We see three elements to item validity, and they are listed in the RTD Mantra: Valid items elicit evidence of the targeted cognition for the range of typical test takers.

See the Item Validity page for more information.

What about reliability?

Reliability is not the same thing as validity. Anyone who tells you otherwise is simply wrong — and far too many practitioners make this mistake.

Reliability is about the consistency of measurement. Does it measure the same thing across groups, across time, etc.? However, validity is about whether it is measuring the right thing.

People more focused on reliability point out that without reliability, you cannot have validity. After all, if you are not measuring consistently, you really aren’t measuring anything in particular at all. And they are correct about this. Some amount of reliability is certainly necessary. But you can have perfect reliability without having any validity at all.

Efforts to maximize reliability — which can be quantified and examined statistically — may come at the expense of validity.

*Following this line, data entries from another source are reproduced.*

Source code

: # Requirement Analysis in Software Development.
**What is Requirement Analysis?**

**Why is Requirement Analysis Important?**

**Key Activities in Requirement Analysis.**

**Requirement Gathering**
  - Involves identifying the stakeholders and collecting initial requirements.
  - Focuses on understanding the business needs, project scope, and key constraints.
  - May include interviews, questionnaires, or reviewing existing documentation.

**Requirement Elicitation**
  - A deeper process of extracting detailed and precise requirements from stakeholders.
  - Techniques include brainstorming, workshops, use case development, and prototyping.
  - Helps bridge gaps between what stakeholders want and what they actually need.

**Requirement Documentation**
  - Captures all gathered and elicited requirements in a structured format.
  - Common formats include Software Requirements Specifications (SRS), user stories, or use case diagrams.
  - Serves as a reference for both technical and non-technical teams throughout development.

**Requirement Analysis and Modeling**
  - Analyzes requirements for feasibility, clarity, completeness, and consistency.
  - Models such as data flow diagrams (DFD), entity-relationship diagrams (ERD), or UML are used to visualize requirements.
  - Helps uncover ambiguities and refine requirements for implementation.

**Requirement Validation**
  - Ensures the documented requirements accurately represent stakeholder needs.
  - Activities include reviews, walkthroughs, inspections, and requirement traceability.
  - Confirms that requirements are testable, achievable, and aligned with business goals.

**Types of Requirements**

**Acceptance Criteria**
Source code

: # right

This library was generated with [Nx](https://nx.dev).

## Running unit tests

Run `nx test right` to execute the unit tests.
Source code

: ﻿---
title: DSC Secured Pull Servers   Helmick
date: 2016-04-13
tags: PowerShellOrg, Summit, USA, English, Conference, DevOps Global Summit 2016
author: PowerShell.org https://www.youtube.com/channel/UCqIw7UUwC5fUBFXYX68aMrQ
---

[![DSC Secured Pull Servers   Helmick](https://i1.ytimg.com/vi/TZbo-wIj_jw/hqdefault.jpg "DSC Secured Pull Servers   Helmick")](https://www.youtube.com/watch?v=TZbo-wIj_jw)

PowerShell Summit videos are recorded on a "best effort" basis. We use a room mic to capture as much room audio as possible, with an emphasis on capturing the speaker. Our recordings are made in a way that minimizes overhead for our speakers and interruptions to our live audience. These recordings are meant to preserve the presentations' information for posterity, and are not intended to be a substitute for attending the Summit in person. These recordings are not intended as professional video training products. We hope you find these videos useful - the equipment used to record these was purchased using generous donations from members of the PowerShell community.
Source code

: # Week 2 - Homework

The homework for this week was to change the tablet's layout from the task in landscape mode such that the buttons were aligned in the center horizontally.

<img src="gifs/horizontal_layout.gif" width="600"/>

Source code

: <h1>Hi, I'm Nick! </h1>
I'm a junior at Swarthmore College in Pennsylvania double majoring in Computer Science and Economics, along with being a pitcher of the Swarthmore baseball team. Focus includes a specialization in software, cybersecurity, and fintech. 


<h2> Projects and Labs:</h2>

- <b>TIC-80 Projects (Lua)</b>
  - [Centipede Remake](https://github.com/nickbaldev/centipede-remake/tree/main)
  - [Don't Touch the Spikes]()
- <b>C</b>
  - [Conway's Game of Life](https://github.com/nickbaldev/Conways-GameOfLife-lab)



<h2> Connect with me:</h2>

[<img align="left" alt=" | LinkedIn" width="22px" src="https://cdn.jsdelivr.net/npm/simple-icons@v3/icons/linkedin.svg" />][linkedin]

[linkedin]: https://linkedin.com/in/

As a practical matter, in a world of limited budgets and limited testing time, reliability often can come at the expense of validity. It shouldn’t, but it can.

What, then, is alignment?

Alignment is an old term, with many definitions. In 1997, Norman Webb wrote about six different criteria for alignment, including ideas that have some resemblance to item validity. He also addressed construct representation (i.e., whether the whole test samples appropriately from the subject matter of the test) and other ideas. Alignment has focused on whether a test assesses what it is supposed to assess. Item validity takes some of those concerns (and some others) and focuses them on individual items.

Alignment differs from test validity because test validity looks beyond the test itself and considers whether the uses and purposes of tests are appropriate. For example, a test that is aligned to 3rd grade math curriculum might serve many valid uses when given to 3rd graders. However, that same test likely has few valid uses when given to sixth graders — or even no valid uses. Alignment does not envision misuse of tests, but test validity is very focused on this problem.